Rien ne vaut une bonne pipe
Mais on rigole, on ironise, on désopile tant qu’on en oublie l’essentiel. Alors, amicalement, confraternellement, avec bienveillance, ami journaliste de Marianne, je te le demande : ça va pas, la tête ?
Entre le tabac, la pipe et le cigare, le moins dangereux, et les études sont toutes formelles, c’est s’en tenir loin. Comme le démontre cette étude, j’ai pris celle-là au hasard parce que c’est la première qui m’est tombée sous la main.

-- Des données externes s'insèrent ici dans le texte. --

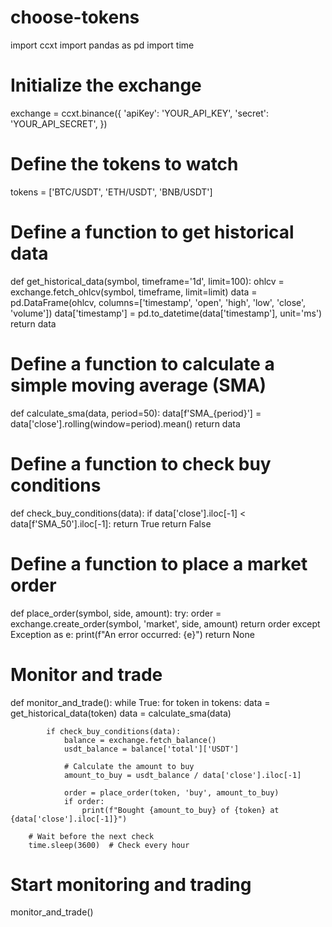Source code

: # choose-tokens
import ccxt
import pandas as pd
import time

# Initialize the exchange
exchange = ccxt.binance({
    'apiKey': 'YOUR_API_KEY',
    'secret': 'YOUR_API_SECRET',
})

# Define the tokens to watch
tokens = ['BTC/USDT', 'ETH/USDT', 'BNB/USDT']

# Define a function to get historical data
def get_historical_data(symbol, timeframe='1d', limit=100):
    ohlcv = exchange.fetch_ohlcv(symbol, timeframe, limit=limit)
    data = pd.DataFrame(ohlcv, columns=['timestamp', 'open', 'high', 'low', 'close', 'volume'])
    data['timestamp'] = pd.to_datetime(data['timestamp'], unit='ms')
    return data

# Define a function to calculate a simple moving average (SMA)
def calculate_sma(data, period=50):
    data[f'SMA_{period}'] = data['close'].rolling(window=period).mean()
    return data

# Define a function to check buy conditions
def check_buy_conditions(data):
    if data['close'].iloc[-1] < data[f'SMA_50'].iloc[-1]:
        return True
    return False

# Define a function to place a market order
def place_order(symbol, side, amount):
    try:
        order = exchange.create_order(symbol, 'market', side, amount)
        return order
    except Exception as e:
        print(f"An error occurred: {e}")
        return None

# Monitor and trade
def monitor_and_trade():
    while True:
        for token in tokens:
            data = get_historical_data(token)
            data = calculate_sma(data)
            
            if check_buy_conditions(data):
                balance = exchange.fetch_balance()
                usdt_balance = balance['total']['USDT']
                
                # Calculate the amount to buy
                amount_to_buy = usdt_balance / data['close'].iloc[-1]
                
                order = place_order(token, 'buy', amount_to_buy)
                if order:
                    print(f"Bought {amount_to_buy} of {token} at {data['close'].iloc[-1]}")
        
        # Wait before the next check
        time.sleep(3600)  # Check every hour

# Start monitoring and trading
monitor_and_trade()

Oui, il y a moins de cancer du poumon chez les fumeurs de pipe. C’est juste parce que, statistiquement, les fumeurs de pipe commencent beaucoup plus tard que les fumeurs de cigarette. Sachant cela, inciter les jeunes à commencer la pipe, c’est pas malin, malin. Et décrédibiliser la vape, dont, justement, la dangerosité bien moindre vient en grande partie de l’absence de combustion, c’est (mot pas très poli retiré confraternellement).
Bon, c’est vrai, il faut faire une concession, la pipe, c’est élégant. Le grand, l’immense, le génial Sherlock Holmes lui-même en raffolait, n’hésitant pas à dire à Watson : « c’est un problème à trois pipes », priant ainsi le docteur de ne pas le déranger durant ce laps de temps. Et Conan Doyle sait si bien décrire les volutes de fumées embrumant la pièce tandis que, tapis au centre comme un trou noir au milieu de son disque d’accrétion, le cerveau du détective tourne à plein.
Mais il est mort de quoi, Sherlock Holmes ? On ne sait pas trop, en fait. Si ça se trouve, il est mort d’un truc rigolo qui touche les fumeurs de pipe : cancer du poumon, cancer de la gorge, cancer du palais ou des lèvres, et oui, ça existe.
Certaines études holmésiennes (ça aussi, ça existe) expliquent que si Sherlock Holmes n’a pas eu de cancer du fumeur, c’est uniquement parce qu’il est mort d’overdose avant. On est au moins sûr d’une chose, c’est que Holmes a fini célibataire. Pourtant, on pourra dire beaucoup sur lui, mais ce n’était pas un minet qui vape.
Tiens, on me souffle une idée : et si on essayait d’enfermer dans une boucle logique un journaliste de Marianne ? Voyons voir : donc, la pipe, c’est cool et élégant, tandis que la vape, ça fait minet. D’accord, mais et ça, alors ?
Goût banane, bien entendu, sinon c’est pas drôle.
Bref, cette histoire de pipe ne vaudra pas à son auteur les fellations, pardon, les félicitations du jury.
Cet article parodique n’engage que le point de vue de son auteur et ne représente pas forcément l’avis de la rédaction.